A Test Case in Regulatory Failure
The airing of violent, coercive, and insensitive content in prime time is not just another controversy. It is a case study in regulatory failure. By allowing guns to be dressed up as passion and coercion to masquerade as romance, such dramas blur the line between love and aggression in front of millions of households. For young viewers in particular, such imagery is not harmless entertainment. It creates dangerous associations that can shape real-world attitudes and behaviors.

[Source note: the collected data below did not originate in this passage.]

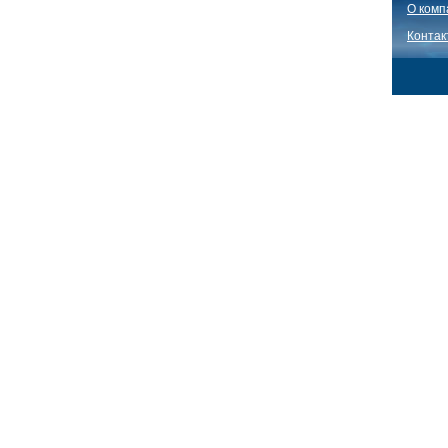
О комп
Контак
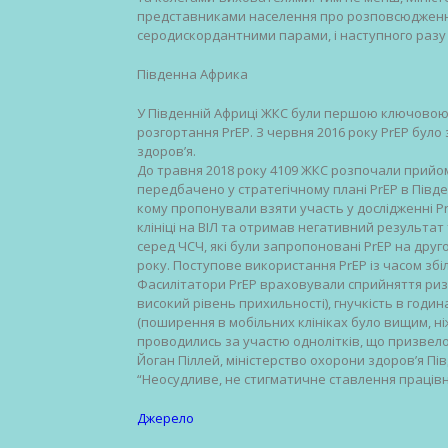
представниками населення про розповсюдження п
серодискордантними парами, і наступного разу
Південна Африка
У Південній Африці ЖКС були першою ключовою
розгортання PrEP. З червня 2016 року PrEP бул
здоров’я.
До травня 2018 року 4109 ЖКС розпочали прийом
передбачено у стратегічному плані PrEP в Півде
кому пропонували взяти участь у дослідженні PrE
клініці на ВІЛ та отримав негативний результа
серед ЧСЧ, які були запропоновані PrEP на дру
року. Поступове використання PrEP із часом збіл
Фасилітатори PrEP враховували сприйняття ризи
високий рівень прихильності), гнучкість в годин
(поширення в мобільних клініках було вищим, ніж
проводились за участю однолітків, що призвело
Йоган Піллей, міністерство охорони здоров’я Пі
“Неосудливе, не стигматичне ставлення працівник
Джерело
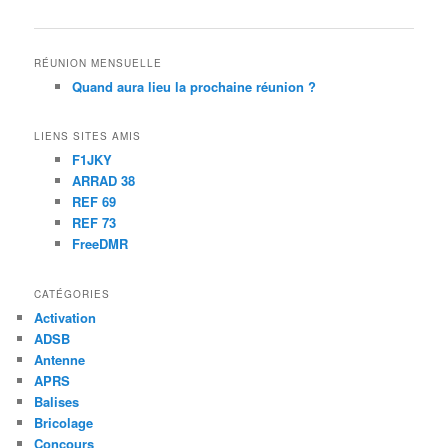
RÉUNION MENSUELLE
Quand aura lieu la prochaine réunion ?
LIENS SITES AMIS
F1JKY
ARRAD 38
REF 69
REF 73
FreeDMR
CATÉGORIES
Activation
ADSB
Antenne
APRS
Balises
Bricolage
Concours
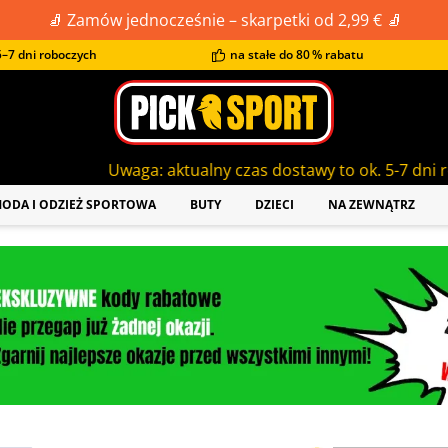
🧦 Zamów jednocześnie – skarpetki od 2,99 € 🧦
–7 dni roboczych
na stałe do 80 % rabatu
waga: aktualny czas dostawy to ok. 5-7 dni roboczych!
ODA I ODZIEŻ SPORTOWA
BUTY
DZIECI
NA ZEWNĄTRZ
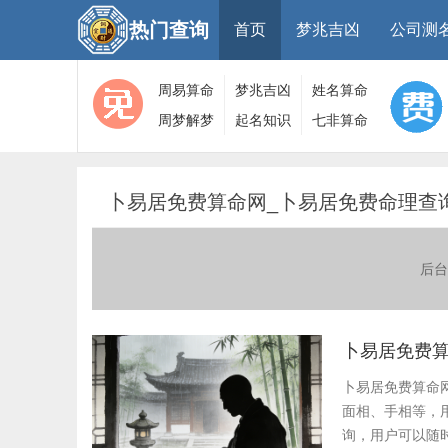
热门查询
首页
梦兆吉凶
公司测
周易算命
梦兆吉凶
姓名算命
周梦解梦
起名知识
七非算命
大全
算命
网
卜易居免费算命网_卜易居免费命理查
后台
卜易居免费算
卜易居免费算命
面相、手相等，
询，用户可以随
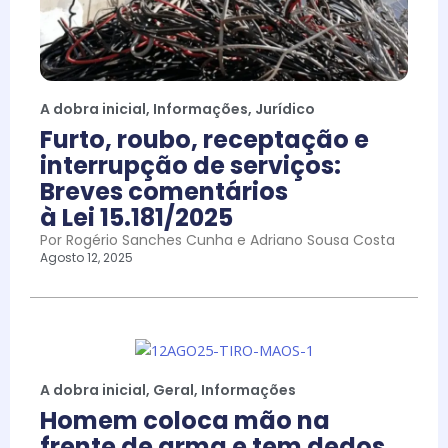
A dobra inicial
,
Informações
,
Jurídico
Furto, roubo, receptação e
interrupção de serviços:
Breves comentários
à Lei 15.181/2025
Por Rogério Sanches Cunha e Adriano Sousa Costa
Agosto 12, 2025
A dobra inicial
,
Geral
,
Informações
Homem coloca mão na
frente de arma e tem dedos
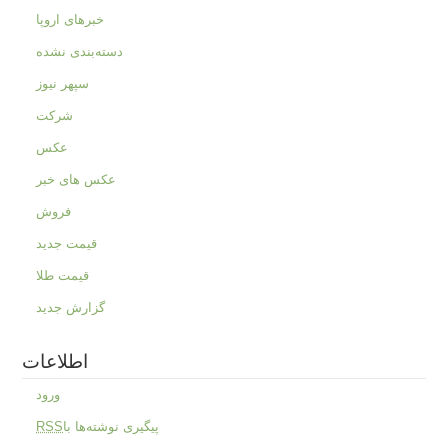
خبرهای اروپا
دسته‌بندی نشده
سپهر نیوز
شرکت
عکس
عکس های خبر
فروش
قیمت جدید
قیمت طلا
گزارش جدید
اطلاعات
ورود
پیگیری نوشته‌ها با
RSS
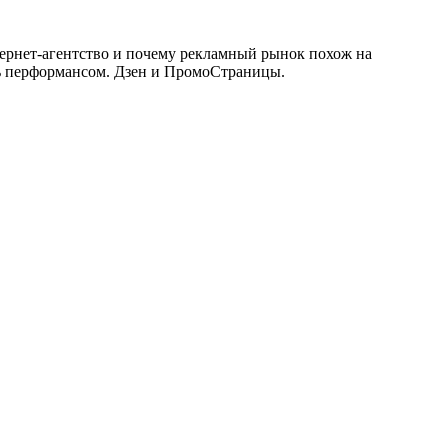
нтернет-агентство и почему рекламный рынок похож на
ть перформансом. Дзен и ПромоСтраницы.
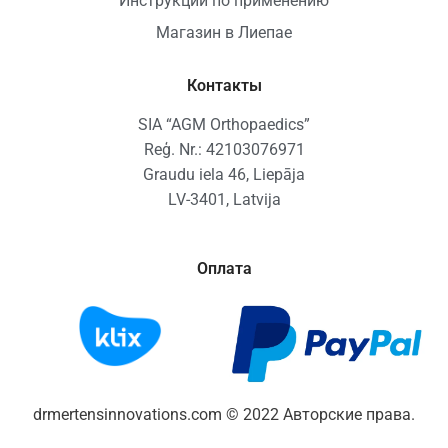
Инструкции по применению
Магазин в Лиепае
Контакты
SIA “AGM Orthopaedics”
Reģ. Nr.: 42103076971
Graudu iela 46, Liepāja
LV-3401, Latvija
Оплата
drmertensinnovations.com © 2022 Авторские права.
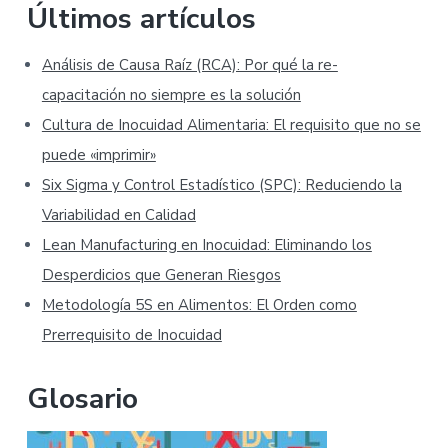
Últimos artículos
Análisis de Causa Raíz (RCA): Por qué la re-
capacitación no siempre es la solución
Cultura de Inocuidad Alimentaria: El requisito que no se
puede «imprimir»
Six Sigma y Control Estadístico (SPC): Reduciendo la
Variabilidad en Calidad
Lean Manufacturing en Inocuidad: Eliminando los
Desperdicios que Generan Riesgos
Metodología 5S en Alimentos: El Orden como
Prerrequisito de Inocuidad
Glosario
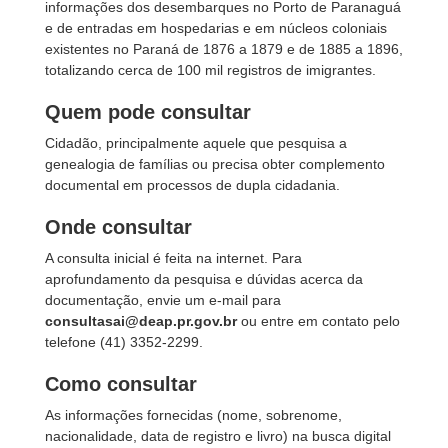
informações dos desembarques no Porto de Paranaguá
e de entradas em hospedarias e em núcleos coloniais
existentes no Paraná de 1876 a 1879 e de 1885 a 1896,
totalizando cerca de 100 mil registros de imigrantes.
Quem pode consultar
Cidadão, principalmente aquele que pesquisa a
genealogia de famílias ou precisa obter complemento
documental em processos de dupla cidadania.
Onde consultar
A consulta inicial é feita na internet. Para
aprofundamento da pesquisa e dúvidas acerca da
documentação, envie um e-mail para
consultasai@deap.pr.gov.br
ou entre em contato pelo
telefone (41) 3352-2299.
Como consultar
As informações fornecidas (nome, sobrenome,
nacionalidade, data de registro e livro) na busca digital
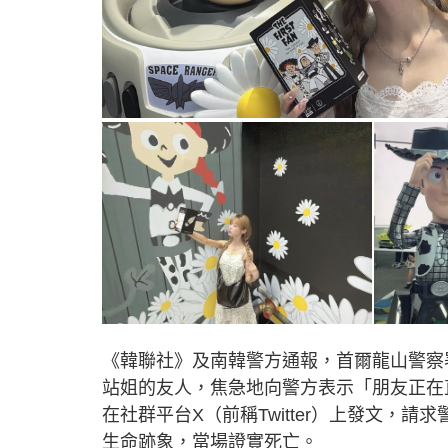
《韓聯社》及南韓警方通報，首爾龍山警察
站姐的友人，焦急地向警方表示「朋友正在
在社群平台X（前稱Twitter）上發文，
生命跡象，當場證實死亡。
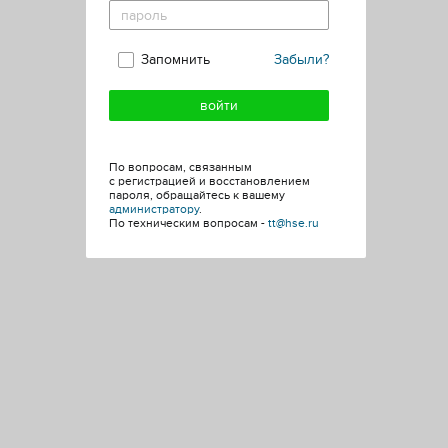
Запомнить
Забыли?
По вопросам, связанным
с регистрацией и восстановлением
пароля, обращайтесь к вашему
администратору
.
По техническим вопросам -
tt@hse.ru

The fact that this unfolded at prime time, Pakistan’s peak family-viewing hour, only magnifies the problem. PEMRA’s silence, until such dramas have already sparked controversy, demonstrates that its system is fundamentally ill-equipped to meet its mandate. Without structural reform, similar content will continue to slip through, steadily eroding values and normalizing what society rejects.
The Way Forward
The way forward is clear. Pakistan cannot rely on PEMRA’s limited, after-the-fact policing. A new censorship or review board is urgently needed, one that operates proactively, not reactively. Family hours must be protected by law, not by hope. Cultural and Islamic principles must be upheld through institutional safeguards, not through the goodwill of broadcasters chasing ratings. The government must treat this issue with urgency. Every day of delay allows more damaging content to enter households, weakening the cultural and moral fabric of society. The establishment of a pre-screening mechanism, modeled on successful systems in Turkey and Iran but tailored to Pakistan’s context, would provide the protection families deserve.
Conclusion
The recent airing of televised violence should serve as a wake-up call, not just about one drama, but about the weakness of an entire regulatory system. It exposed how entertainment channels prioritize profits over principles and how PEMRA’s reactive framework fails to shield families from harmful content. The Ministry of Information and Broadcasting must act now, not with token fines or delayed bans, but with real reform. The choice before the government is stark: either it protects its citizens and culture, or it continues leaving Pakistani values at the mercy of prime-time television. What hangs in the balance is more than ratings or controversies. It is the cultural integrity, moral clarity, and family safety of a nation.